Kamis, 16 Juni 2011

pagi ini….

hari masih pagi.
cangkir kopi bahkan belum terisi,
sedang kau telah riuh di ujung teleponmu
tentang segala sumpah-janjimu.

hari masih pagi.
maaf, aku tak ingin dengar apapun lagi
dari mulutmu yang mengunyah janji
dan membuangnya dalam kloset esok pagi.

hari masih pagi.
aku sedang membangun mimpi
tentang rumah berpagar putih
milikku sendiri.

hari masih pagi.
lebih baik kau enyah dari pandang mataku
sebab aku tak hendak merindumu lagi.
tak akan pernah!




(17 Juni 2011)

Rabu, 15 Juni 2011

gigil

pada sebuah lubang, aku bertanya. tentangmu dan tentang Tuhanmu, yang selalu kau sapa lima kali dalam sehari. tentang Tuhanmu, yang kau sembah hingga jidatmu menghitam. tentang Tuhanmu, yang pada-Nya setiap doamu kau tujukan. tentang Tuhanmu, yang mengajarkanmu untuk tidak mengurangi timbangan.

pada sebuah lubang, aku bertanya. tentangmu, yang lupa pada Tuhanmu. tentangmu, yang mengurangi timbangan. tentangmu, yang menggores luka di dinding-dinding hatiku. tentangmu, yang pahit lidah dalam wujud setangkai kembang gula.

pada sebuah lubang, akhirnya aku terdiam. tanpa tanya. sebab luka-luka itu telah menjelma jawab atas segala tanya tentangmu. tentangmu, yang menurutmu telah berjalan lurus. tentangmu, yang telah mengirim gigil ke seluruh aliran darahku.

aku diam. menyimpan kembali pistol itu di bawah bantal tidurku. dan mengurungkan segala niatku membunuhmu.

dalam gigil, aku meredam marahku. kembali menyusuri jalan sunyi. sendiri.




(13 Juni 2011)


Senin, 06 Juni 2011

pecundang

kau bilang hidup ini serupa undian berhadiah.
kadang beruntung. kadang buntung.
hmmm….

lantas ketika kau pergi setelah menabur badai
di pelataran rumahku. ingin aku memaki
dasar pecundang tak punya nyali!

aku buntung pernah mengenalmu.
sebab badai yang keluar dari mulutmu
telah menghancurkan taman bungaku.

aku beruntung pernah mengenalmu.
sebab badai yang keluar dari mulutmu
telah mengajarku jadi lebih tangguh
melawan pecundang sepertimu.





(6 Juni 2011)


seikat belukar di beranda

kisah itu tertulis kembali dalam buku catatanmu. ah, mengapa? terulang kisah yang sama padamu, pada kita. aku mencari jawab pada butir-butir matamu. kisah itu, selalu saja terjadi. atas nama bakti dan mukti, meski berujung nyeri. seikat mawar itu, ternyata belukar yang menikam ulu. dan menusuki langkah-langkah kaki.

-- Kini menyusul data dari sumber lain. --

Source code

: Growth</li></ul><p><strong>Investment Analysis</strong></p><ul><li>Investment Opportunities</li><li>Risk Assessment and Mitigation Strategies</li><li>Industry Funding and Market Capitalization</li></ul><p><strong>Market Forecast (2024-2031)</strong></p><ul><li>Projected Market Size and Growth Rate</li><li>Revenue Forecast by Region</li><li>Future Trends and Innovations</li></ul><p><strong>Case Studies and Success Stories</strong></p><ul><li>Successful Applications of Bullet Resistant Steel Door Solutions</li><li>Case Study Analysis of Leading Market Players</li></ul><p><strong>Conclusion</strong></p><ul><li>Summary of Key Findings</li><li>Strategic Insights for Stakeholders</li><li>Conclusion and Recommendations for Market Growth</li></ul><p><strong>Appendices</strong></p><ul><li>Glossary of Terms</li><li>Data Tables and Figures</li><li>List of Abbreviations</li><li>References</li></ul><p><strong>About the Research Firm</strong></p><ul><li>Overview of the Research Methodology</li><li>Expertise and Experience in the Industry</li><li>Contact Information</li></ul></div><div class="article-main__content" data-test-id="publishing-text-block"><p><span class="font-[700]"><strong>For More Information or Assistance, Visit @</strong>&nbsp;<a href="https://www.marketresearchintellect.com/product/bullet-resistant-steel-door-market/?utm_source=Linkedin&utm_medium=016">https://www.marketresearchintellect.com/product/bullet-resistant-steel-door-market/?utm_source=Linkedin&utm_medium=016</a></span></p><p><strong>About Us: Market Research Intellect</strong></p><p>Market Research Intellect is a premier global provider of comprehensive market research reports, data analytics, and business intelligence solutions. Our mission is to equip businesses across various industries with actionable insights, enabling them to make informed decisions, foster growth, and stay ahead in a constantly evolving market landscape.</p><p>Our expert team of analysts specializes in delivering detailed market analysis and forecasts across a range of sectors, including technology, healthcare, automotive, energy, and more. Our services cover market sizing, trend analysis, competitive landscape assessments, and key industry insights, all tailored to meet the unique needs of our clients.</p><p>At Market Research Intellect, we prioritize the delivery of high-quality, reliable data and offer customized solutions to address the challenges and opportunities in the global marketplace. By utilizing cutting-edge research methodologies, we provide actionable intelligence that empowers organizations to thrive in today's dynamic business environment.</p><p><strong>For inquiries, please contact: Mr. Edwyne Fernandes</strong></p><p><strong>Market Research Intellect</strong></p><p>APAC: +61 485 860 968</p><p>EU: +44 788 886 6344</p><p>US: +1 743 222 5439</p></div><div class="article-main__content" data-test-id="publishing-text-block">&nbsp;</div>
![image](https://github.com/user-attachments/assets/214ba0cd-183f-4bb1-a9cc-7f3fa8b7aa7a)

ya, seikat mawar itu ternyata belukar. tertinggal di beranda.

belukar yang tertinggal di berandaku telah kubuang beberapa tahun lalu. meninggalkan bekas luka. luka yang membuatku ingat mawar itu bukan belukar. pun luka yang membuatku ingat mawar dan belukar punya persamaan. duri-durinya kelak menggores luka dalam buku catatan.

buang saja belukar di berandamu. sekarang. jangan lagi menunggunya tumbuh besar dan membuatmu terkurung dalam belukar. terbunuh, meski kau sadar.

buang saja belukar di berandamu. sekarang. sebab aku sayang padamu.